In particular, the Maisonneuve Rosemont centre will focus on CAR-T cell therapy.
It's an expensive procedure, as Matthew Schreindorfer knows all too well.
The Laval man developed a rare form of blood cancer in 2014 called acute lymphoblastic leukemia.
Chemotherapy and immunotherapy treatments in Quebec failed, so Schreindorfer raised more than $800,000 to pay for experimental CAR-T treatment, coupled with a bone marrow transplant, in the United States.
The treatment worked -- for a time.
With no detectable cancer in October 2015, Schreindorfer's doctors found the cancer had returned in December, and he has been in and out of treatment ever since.
He has been going to the United States for several treatments, but is now happy at the possibility of being treated at home.
"I'm on cloud nine, I'm very, very happy. I'm happy for myself and all future cancer patients," he said.
The federal government is contributing $15 million for the centre, while drug companies are contributing an additional $35 million.
"It's basically the missing piece of the puzzle. The labs were here, the expertise is here at Maisonneuve Rosemont, and it was just missing that investment from those companies to bring those drugs and these therapies to market," said Schreindorfer, adding that 90% of patients who undergo CAR-T therapy end up being cured of cancer.
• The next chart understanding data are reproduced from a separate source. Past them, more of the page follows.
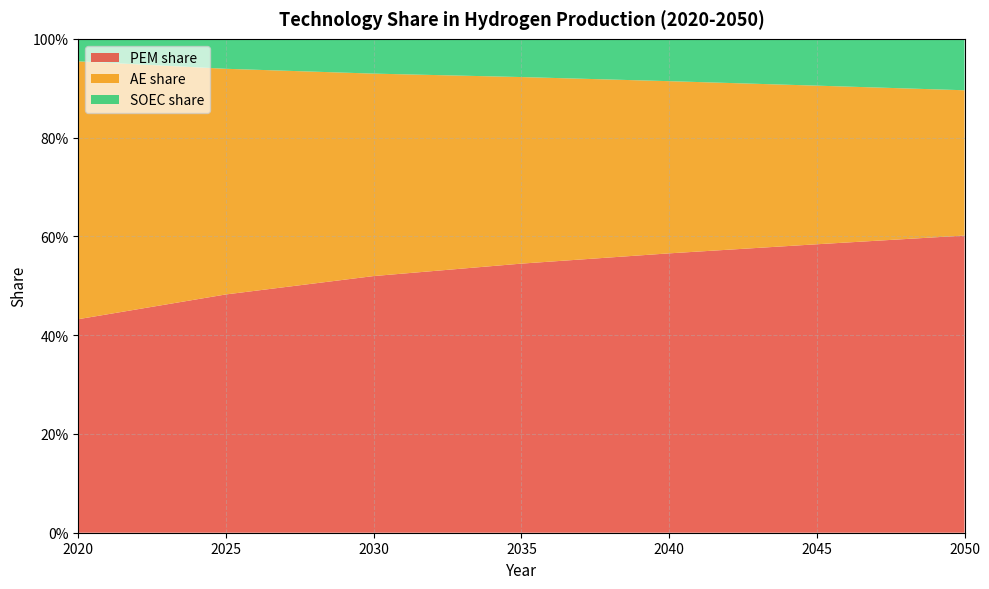

Reading left to right, extract all data points from this chart.

PEM share: 2020=0.4	2025=0.5	2030=0.5	2035=0.5	2040=0.6	2045=0.6	2050=0.6
AE share: 2020=0.5	2025=0.5	2030=0.4	2035=0.4	2040=0.3	2045=0.3	2050=0.3
SOEC share: 2020=0.0	2025=0.1	2030=0.1	2035=0.1	2040=0.1	2045=0.1	2050=0.1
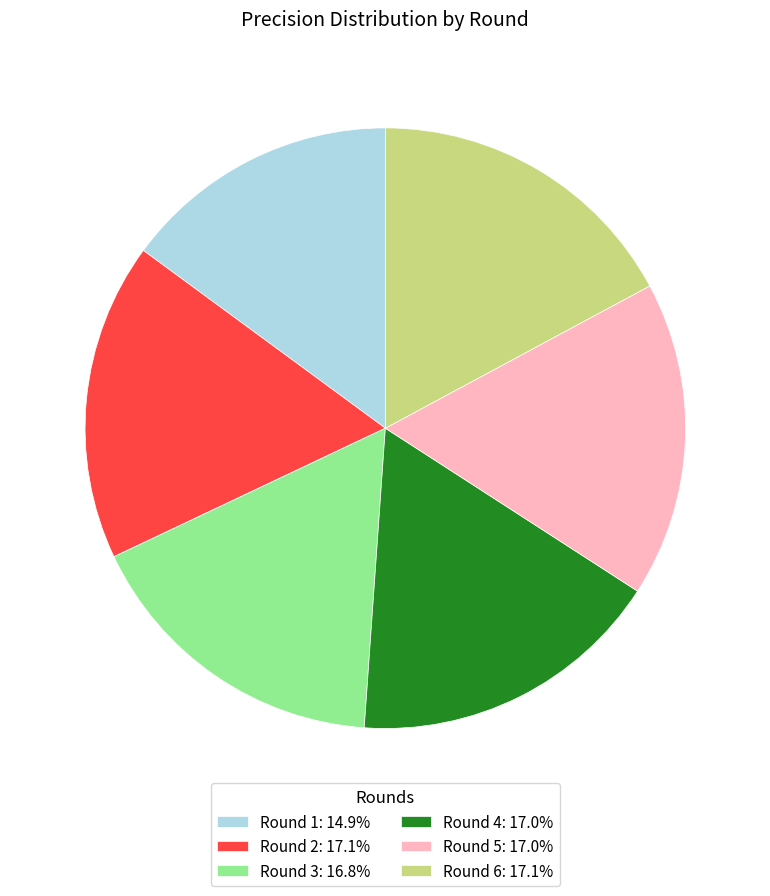

Is it true that Round 3 is 4% of the pie?

False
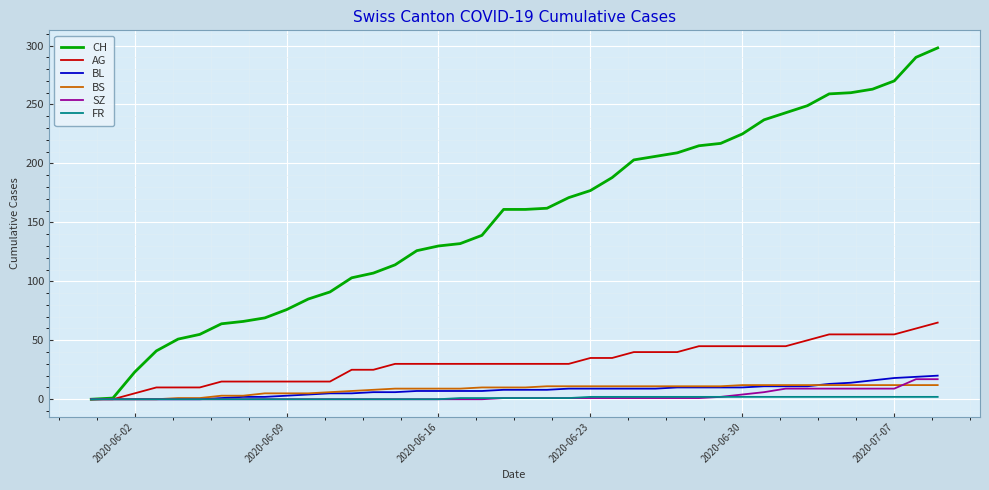

Which series has the largest total across all categories?

CH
Barrette said the hope is the investment from the pharmaceutical industry and federal government will lead to the production of new cancer drugs at a more affordable price.
"Forty per cent of all investments in health science is done in Quebec," he said. "But we've been lacking in the past a unit like this one, where you can translate the research into commercial products."
As for his disease, Schreindorfer will undergo a biopsy next week to determine the next phase of treatment.
Maisonneuve Rosemont's molecular biology lab director Lambert Busque praised the new treatment.
"So far in acute lymphoblastic leukemia, especially in the pediatric population, there have been a large number of cures of complete remission that are sustained," he said, adding that this is addition to the treatment not attacking non-cancerous cells as previous therapies have.